Certamente gli studi sull’immagine, al pari di forse tutte le discipline teoriche, sono simili alla famosa nottola di Minerva. Eppure, nonostante un panorama in continuo mutamento, non mancano chiavi di lettura decisive da tenere a mente e che possono farci da guida nel complesso contesto contemporaneo e, forse, anche per gli sviluppi a venire. Un contributo a mio parere fondamentale rimane quello di Hans Belting nella sua Antropologia delle immagini (trad. it., Roma, Carocci, 2011).

Pubblicato venti anni fa esatti, in quel 2001 che abbiamo eletto a punto di partenza simbolico, il testo dello storico dell’arte tedesco è tra i primi ad articolare una lettura che, da un lato, svincola il dominio dell’immagine dalla prospettiva storico-artistica, e dall’altro ne mette in chiaro la natura ad un tempo storica, relazionale e antropologica. Infatti, un chiarimento concettuale sulla natura delle immagini non deve esaurirsi nell’individuazione di una singolarità significante – quella che tradizionalmente sarebbe l’opera d’arte – quanto invece tendere a esplicitare la dinamica di una prassi. Si tratta, per Belting, di mettere in evidenza come non sia possibile problematizzare l’immagine senza considerarne l’intreccio con due poli ulteriori, quello del medium e quello del corpo.

Riconoscere questa triangolazione è importante, e lo è ancora oggi, perché ci permette di capire prima di tutto che ridurre la questione delle immagini alla loro manifestazione materiale non è sufficiente per indagarne i funzionamenti e, soprattutto, per resistere al flusso contemporaneo. Occorre chiedersi, ora più che venti anni fa, non tanto che cosa siano le immagini ma dove esse siano: in altre parole, questa la critica di Belting, se ci si sofferma, come a lungo è stato fatto, primariamente sul problema del medium si avrà certo una consapevolezza contestuale dell’immagine, che sarà tuttavia spuria.

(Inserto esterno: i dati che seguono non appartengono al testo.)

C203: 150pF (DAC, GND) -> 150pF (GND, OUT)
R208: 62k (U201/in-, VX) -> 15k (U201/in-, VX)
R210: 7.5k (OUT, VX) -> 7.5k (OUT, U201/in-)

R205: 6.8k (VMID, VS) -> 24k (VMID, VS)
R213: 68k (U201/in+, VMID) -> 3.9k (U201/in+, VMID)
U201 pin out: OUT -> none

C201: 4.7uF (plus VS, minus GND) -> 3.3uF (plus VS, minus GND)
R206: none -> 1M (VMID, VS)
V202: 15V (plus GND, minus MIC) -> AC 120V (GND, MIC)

L’immagine ha certo bisogno di un mezzo per apparire a noi, di una collocazione (materiale o virtuale che sia), a cui però non si limita; essa è piuttosto un ente più incline alla migrazione che alla sedentarietà, è per sua natura intermediale e nomade, come del resto, molto prima, ci ricorda anche Warburg.

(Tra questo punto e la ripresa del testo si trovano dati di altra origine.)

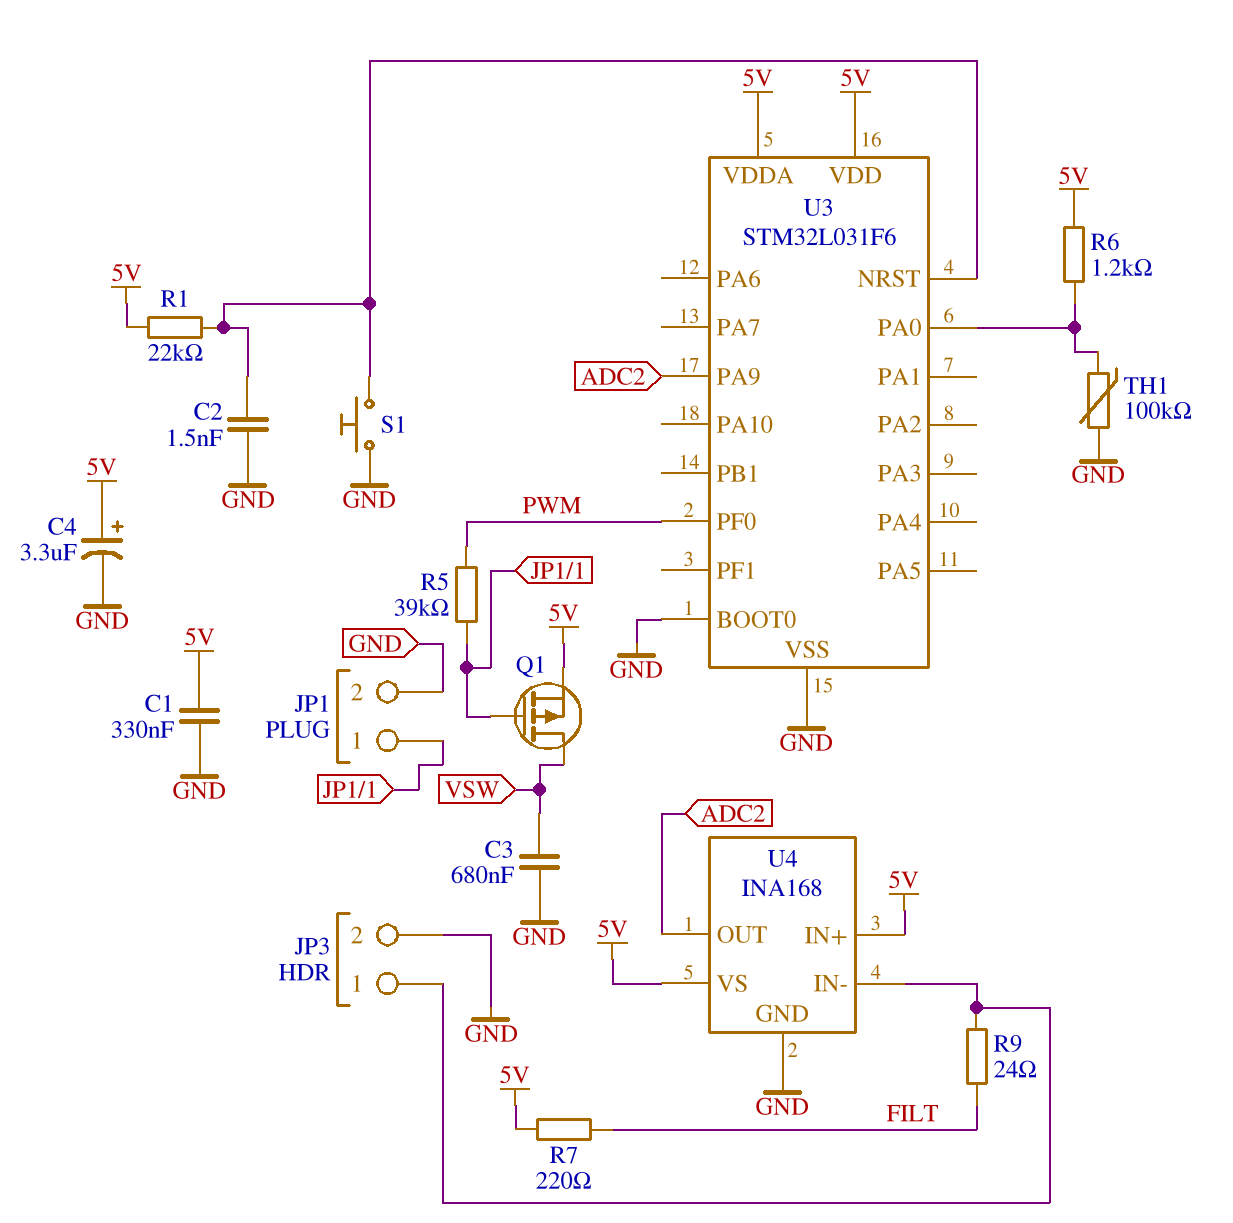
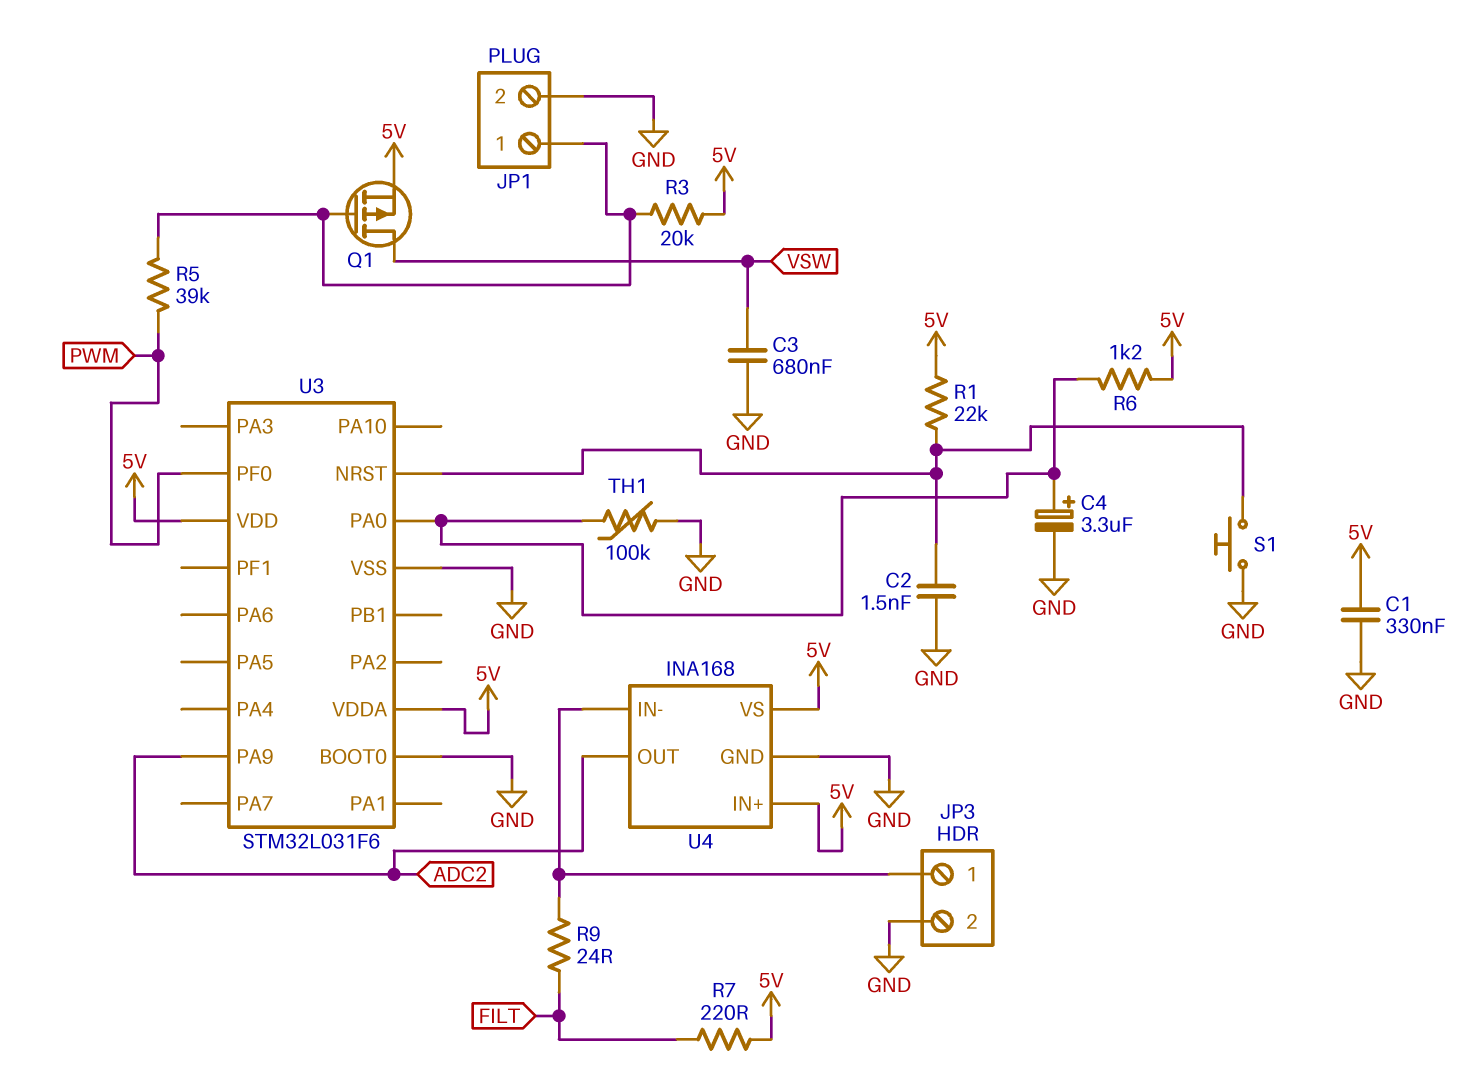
C4: 3.3uF (plus 5V, minus GND) -> 3.3uF (plus U3/PA0, minus GND)
R3: none -> 20k (5V, JP1/1)

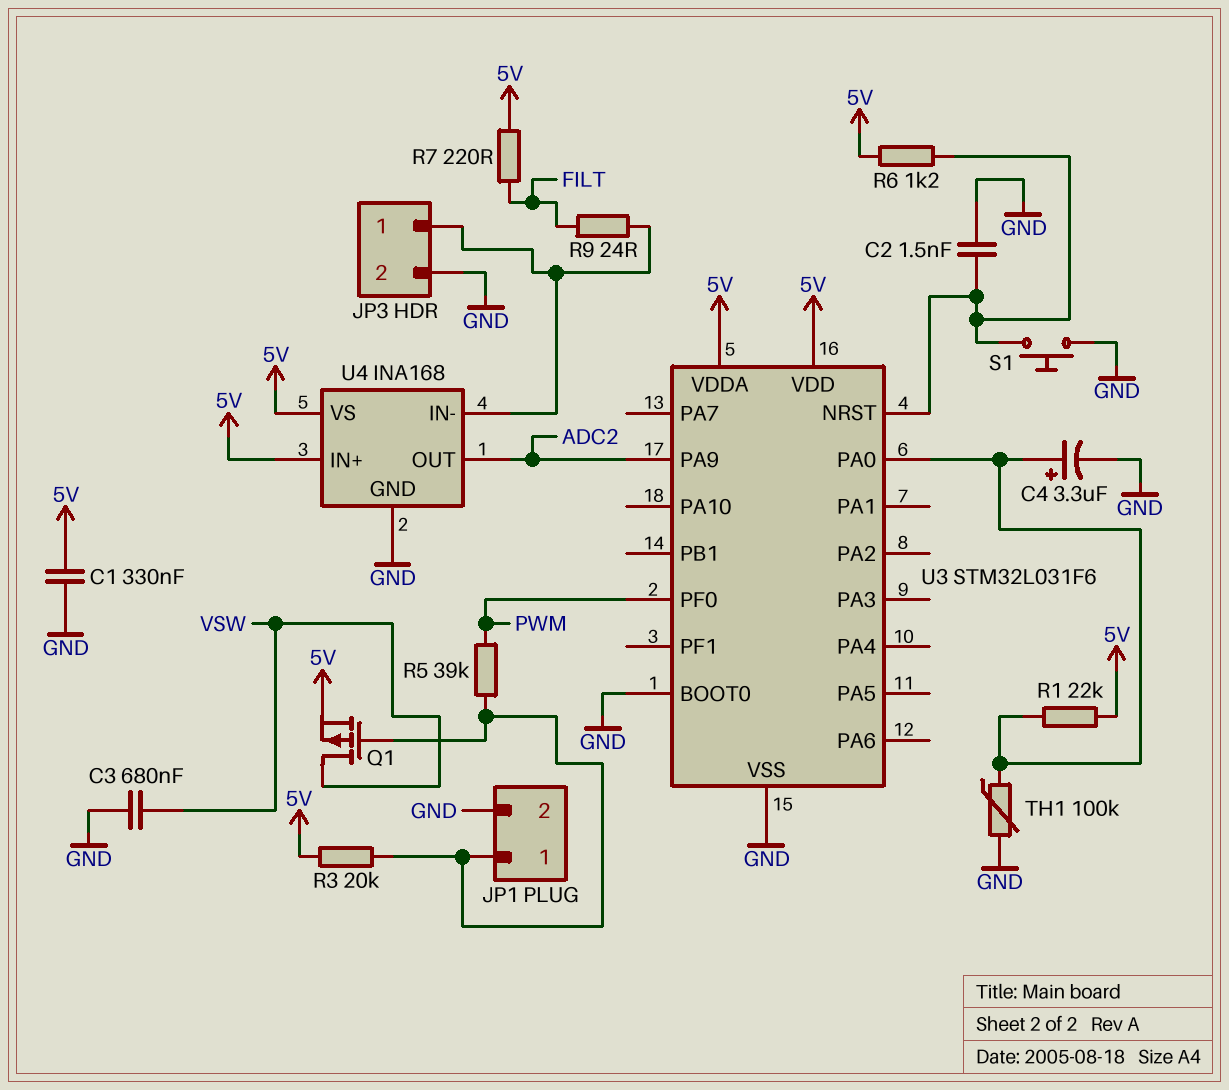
R1: 22k (5V, U3/NRST) -> 22k (5V, U3/PA0)
R6: 1.2k (5V, U3/PA0) -> 1.2k (5V, U3/NRST)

Qual è allora il «luogo delle immagini»? Non tanto il mezzo quanto, per Belting, l’essere umano in sé. Non si tratta certo di stabilire una prospettiva antropologica (che nulla ha a che vedere con l’etnologia) che pone l’uomo in una posizione di dominio sull’iconico come poteva essere quella dello sguardo della prospettiva rinascimentale, ma di comprendere che l’equilibrio del triangolo immagine-medium-corpo pende inevitabilmente sull’ultimo polo. È proprio il corpo in quanto tale ad essere la conditio sine qua non dell’immagine, un mezzo in se stesso attraverso cui essa si riproduce materialmente e simbolicamente, e a cui fa sempre riferimento:

La deplorata sovrapproduzione delle immagini odierne, ad esempio, stimola i nostri organi visivi tanto quanto può fortunatamente bloccarli o immunizzarli. Il rapido ritmo con il quale le immagini ci appaiono alla vista trova una compensazione in quello altrettanto rapido in cui esse si dileguano. […] Se nel corpo possiamo individuare il soggetto quale “luogo delle immagini” che noi stessi siamo, allora possiamo dire che esso rimane una pièce de resistence contro la fuga dei media. (Ivi, cit., p. 45).

Queste posizioni, a due decenni di distanza, si confermano un riferimento importante. Pensare al corpo come recipiente iconico e primo produttore di immagini (si pensi alle immagini mentali) può essere non solo una strategia di resistenza nell’epoca delle iperstimolazioni visive e tecniche, ma anche una strada per interpretare e leggere la contemporaneità nelle sue molteplici manifestazioni iconiche, dall’arte alla produzione di immagini in senso generale. E con esse tracciare un dialogo che ne riveli l’efficacia, la performatività, il senso e, infine, anche la storia.